INKHUB is ingesting 10 million raw PDFs to build the internet’s richest catalog of marketing-grade B2B content - tagged, summarized, and searchable by topic, company, or intent. The applied ML engineer will own the semantic ingestion pipeline, from raw PDFs to tagged, summarized, and embedded assets.
Requirements
- Python, PyTorch, sentence-transformers, OpenAI APIs, or similar pretrained LLMs.
- FastAPI, Milvus or pgvector, PyPDF/Tika, Airflow or Lambda for orchestration
- Docker, GPU scheduling, Athena/Redshift SQL
- You’ve built ML pipelines that touched real users, not just notebooks
- You’ve worked on semantic search, embeddings, or large-scale tagging
- You’ve wrestled with unstructured data and love turning chaos into clarity
Responsibilities
- Own the ETL pipeline from raw PDFs (S3-ingested) to structured resources
- Finalize our summarization + classification flow using open-source models with GPT-4o fallback
- Apply filtering logic (≤3 years old, ≤100 pages, etc) to enforce resource quality
- Map each asset to the specific topic taxonomy (10+ per topic across ~9,000 topics)

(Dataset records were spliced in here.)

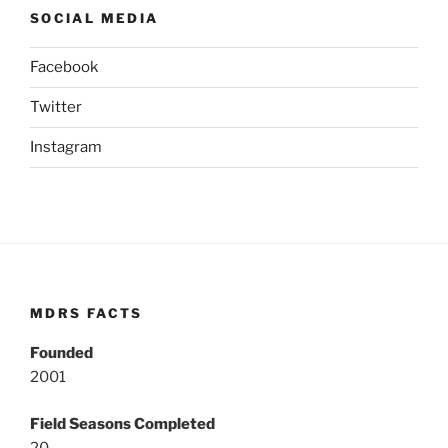
SOCIAL MEDIA
Facebook
Twitter
Instagram
MDRS FACTS
Founded
2001
Field Seasons Completed
20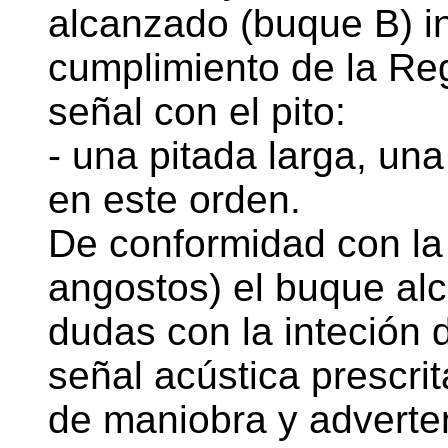
alcanzado (buque B) i
cumplimiento de la Regl
señal con el pito:
- una pitada larga, una
en este orden.
De conformidad con la 
angostos) el buque al
dudas con la inteción 
señal acústica prescri
de maniobra y adverten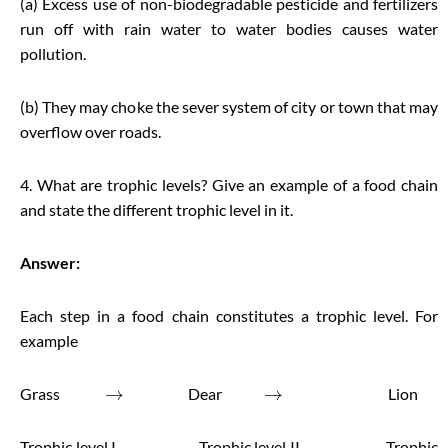
(a) Excess use of non-biodegradable pesticide and fertilizers
run off with rain water to water bodies causes water
pollution.
(b) They may choke the sever system of city or town that may
overflow over roads.
4. What are trophic levels? Give an example of a food chain
and state the different trophic level in it.
Answer:
Each step in a food chain constitutes a trophic level. For
example
→
→
Grass
Dear
Lion
Trophic level I Trophic level II Trophic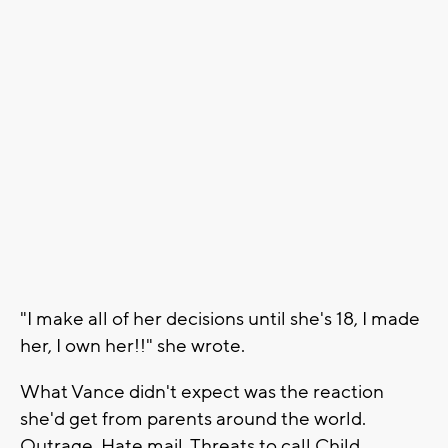
"I make all of her decisions until she's 18, I made
her, I own her!!" she wrote.
What Vance didn't expect was the reaction
she'd get from parents around the world.
Outrage. Hate mail. Threats to call Child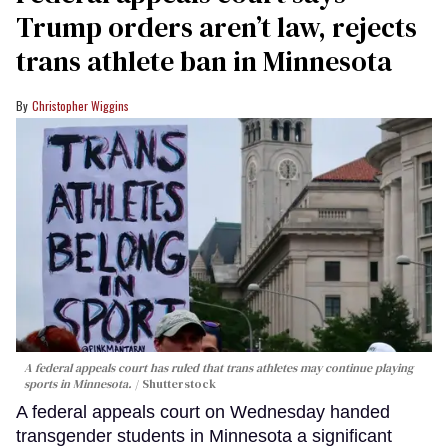
Trump orders aren’t law, rejects
trans athlete ban in Minnesota
Christopher Wiggins
A federal appeals court has ruled that trans athletes may continue playing
sports in Minnesota.
Shutterstock
A federal appeals court on Wednesday handed
transgender students in Minnesota a significant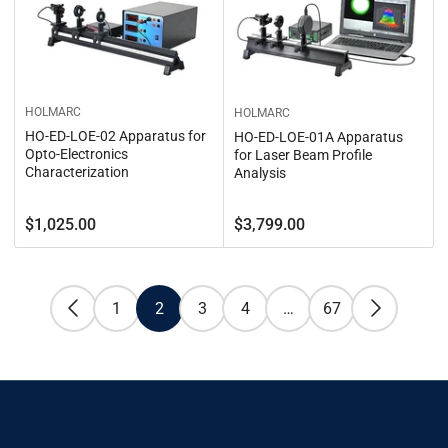
HOLMARC
HOLMARC
HO-ED-LOE-02 Apparatus for
HO-ED-LOE-01A Apparatus
Opto-Electronics
for Laser Beam Profile
Characterization
Analysis
Regular
Regular
$1,025.00
$3,799.00
price
price
1
2
3
4
…
67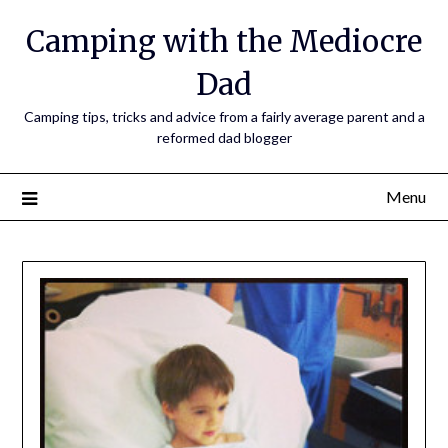
Camping with the Mediocre
Dad
Camping tips, tricks and advice from a fairly average parent and a
reformed dad blogger
Menu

- Generate dense embeddings using sentence-transformers
- Load and query embeddings using Milvus or pgvector
- Implement “freshness” logic to identify and index only new or updated content based on file diffing, crawl timestamp, or document hash
Other
- We do not employ machine learning technologies during this phase as we believe every human deserves attention from another human.
- We do not think machines can evaluate your application quite like our seasoned recruiting professionals—every person is unique.
- We promise to give your candidacy a fair and detailed assessment.
- We do not conduct interviews via text message, Telegram, etc. and we never hire anyone into our organization without having met you face-to-face (or via Zoom).
- You will be invited to come to a live meeting or Zoom, where you will meet our INFUSE team.